* Task description
Edit the listing below by changing every "observations" to "rows" and leaving everything else as it is.

[Stored items from a collection]
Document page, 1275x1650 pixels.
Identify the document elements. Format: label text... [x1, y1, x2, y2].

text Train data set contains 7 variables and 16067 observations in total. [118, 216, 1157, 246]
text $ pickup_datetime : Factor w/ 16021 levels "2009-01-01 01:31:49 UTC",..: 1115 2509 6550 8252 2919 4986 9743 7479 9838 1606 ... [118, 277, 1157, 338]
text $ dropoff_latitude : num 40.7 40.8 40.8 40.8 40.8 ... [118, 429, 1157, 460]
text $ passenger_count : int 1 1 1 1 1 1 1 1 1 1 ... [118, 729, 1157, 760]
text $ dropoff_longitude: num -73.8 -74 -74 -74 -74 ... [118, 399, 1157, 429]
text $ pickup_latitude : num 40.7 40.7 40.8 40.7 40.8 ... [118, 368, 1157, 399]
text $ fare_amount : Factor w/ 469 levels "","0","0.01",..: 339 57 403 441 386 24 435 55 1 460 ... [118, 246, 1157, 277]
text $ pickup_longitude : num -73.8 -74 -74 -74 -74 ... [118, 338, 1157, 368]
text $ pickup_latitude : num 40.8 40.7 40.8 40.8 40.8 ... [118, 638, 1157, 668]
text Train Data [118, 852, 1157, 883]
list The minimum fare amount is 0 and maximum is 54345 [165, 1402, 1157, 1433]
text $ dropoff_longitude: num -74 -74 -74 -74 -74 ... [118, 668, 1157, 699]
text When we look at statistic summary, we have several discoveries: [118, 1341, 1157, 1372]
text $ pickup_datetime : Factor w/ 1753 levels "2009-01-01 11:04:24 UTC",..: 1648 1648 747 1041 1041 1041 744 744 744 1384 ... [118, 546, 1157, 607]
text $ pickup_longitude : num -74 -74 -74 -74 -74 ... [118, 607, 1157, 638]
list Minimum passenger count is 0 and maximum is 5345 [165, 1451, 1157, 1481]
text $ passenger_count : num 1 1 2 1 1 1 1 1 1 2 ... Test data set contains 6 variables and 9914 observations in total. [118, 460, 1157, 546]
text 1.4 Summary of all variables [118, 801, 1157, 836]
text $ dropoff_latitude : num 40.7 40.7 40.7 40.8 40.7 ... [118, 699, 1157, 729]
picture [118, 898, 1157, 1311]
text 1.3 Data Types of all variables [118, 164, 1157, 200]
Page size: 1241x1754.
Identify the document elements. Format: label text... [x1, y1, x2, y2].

* Answer to this problem
Document page, 1275x1650 pixels.
Identify the document elements. Format: label text... [x1, y1, x2, y2].

text Train data set contains 7 variables and 16067 rows in total. [118, 216, 1157, 246]
text $ pickup_datetime : Factor w/ 16021 levels "2009-01-01 01:31:49 UTC",..: 1115 2509 6550 8252 2919 4986 9743 7479 9838 1606 ... [118, 277, 1157, 338]
text $ dropoff_latitude : num 40.7 40.8 40.8 40.8 40.8 ... [118, 429, 1157, 460]
text $ passenger_count : int 1 1 1 1 1 1 1 1 1 1 ... [118, 729, 1157, 760]
text $ dropoff_longitude: num -73.8 -74 -74 -74 -74 ... [118, 399, 1157, 429]
text $ pickup_latitude : num 40.7 40.7 40.8 40.7 40.8 ... [118, 368, 1157, 399]
text $ fare_amount : Factor w/ 469 levels "","0","0.01",..: 339 57 403 441 386 24 435 55 1 460 ... [118, 246, 1157, 277]
text $ pickup_longitude : num -73.8 -74 -74 -74 -74 ... [118, 338, 1157, 368]
text $ pickup_latitude : num 40.8 40.7 40.8 40.8 40.8 ... [118, 638, 1157, 668]
text Train Data [118, 852, 1157, 883]
list The minimum fare amount is 0 and maximum is 54345 [165, 1402, 1157, 1433]
text $ dropoff_longitude: num -74 -74 -74 -74 -74 ... [118, 668, 1157, 699]
text When we look at statistic summary, we have several discoveries: [118, 1341, 1157, 1372]
text $ pickup_datetime : Factor w/ 1753 levels "2009-01-01 11:04:24 UTC",..: 1648 1648 747 1041 1041 1041 744 744 744 1384 ... [118, 546, 1157, 607]
text $ pickup_longitude : num -74 -74 -74 -74 -74 ... [118, 607, 1157, 638]
list Minimum passenger count is 0 and maximum is 5345 [165, 1451, 1157, 1481]
text $ passenger_count : num 1 1 2 1 1 1 1 1 1 2 ... Test data set contains 6 variables and 9914 rows in total. [118, 460, 1157, 546]
text 1.4 Summary of all variables [118, 801, 1157, 836]
text $ dropoff_latitude : num 40.7 40.7 40.7 40.8 40.7 ... [118, 699, 1157, 729]
picture [118, 898, 1157, 1311]
text 1.3 Data Types of all variables [118, 164, 1157, 200]
Page size: 1241x1754.
Identify the document elements. Format: label text... [x1, y1, x2, y2].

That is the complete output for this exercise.